Pratt provided the final chapter to this Festschrift for Charles Hauser, Jr. published by Central Baptist Theological Seminary. I found the arguments presented later in the chapter more persuasive than the arguments presented in the beginning of the chapter. His argument that texts like 1 Thessalonians 5 and Revelation 3:10 promise that God will spare his people from going through the period of time in which the final day of the Lord judgment is poured out on the earth is convincing. Likewise, Pratt makes a convincing case from the immanency of Christ’s return.
Pratt begins his chapter by arguing that John 14:1-3; 2 Thessalonians 2:6-7; Revelation 12:5 support a pretribulational rapture. These arguments are shakier. John 14:1-3 fits well within a pretribulation rapture scheme, but it is difficult to prove the pretribulation rapture from this text because doing so requires the having already established particular interpretations of related texts.
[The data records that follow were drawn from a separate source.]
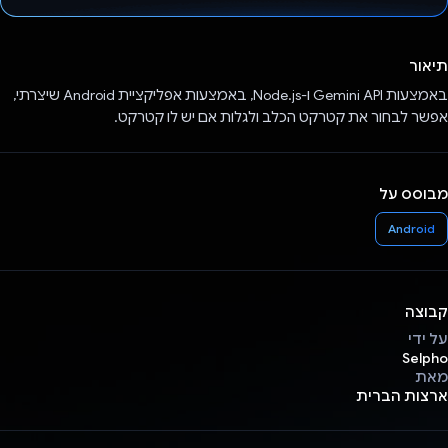
הצבעת!
תיאור
באמצעות Gemini API ו-Node.js, באמצעות אפליקציית Android שיצרתי,
אפשר לבחור את קטרקט הכלב ולגלות אם יש לו קטרקט.
מבוסס על
Android
קבוצה
על ידי
Selpho
מאת
ארצות הברית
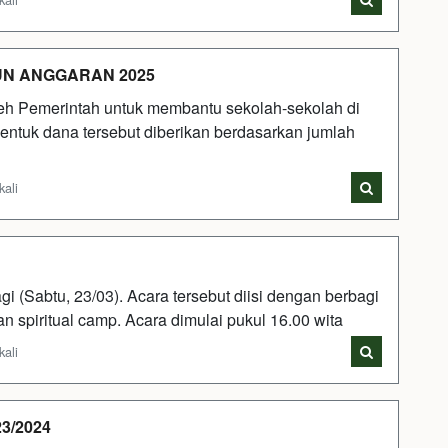
UN ANGGARAN 2025
h Pemerintah untuk membantu sekolah-sekolah di
entuk dana tersebut diberikan berdasarkan jumlah
kali
Sabtu, 23/03). Acara tersebut diisi dengan berbagi
an spiritual camp. Acara dimulai pukul 16.00 wita
kali
23/2024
The argument from 2 Thessalonians 2 is even less compelling. Even granting that the restrainer is the Spirit, how does the rapture of the church remove him from earth? The Spirit is omnipresent. A further step in the argument is needed such that the Spirit working in and through the church is the restrainer. But it is not clear that such an argument could be mounted from the text. Nor do I find Darby’s interpretation of Revelation 12 plausible. I don’t find any of the proposed double referents convincing. The dragon refers to Satan, not the nations. The woman refers to Israel, not to Mary. And the male child refers to Christ, not to the church.
Pratt does mount a convincing argument for the pretribulational position in this chapter, but it is burdened, in my view, by some accompanying less-than-convincing arguments.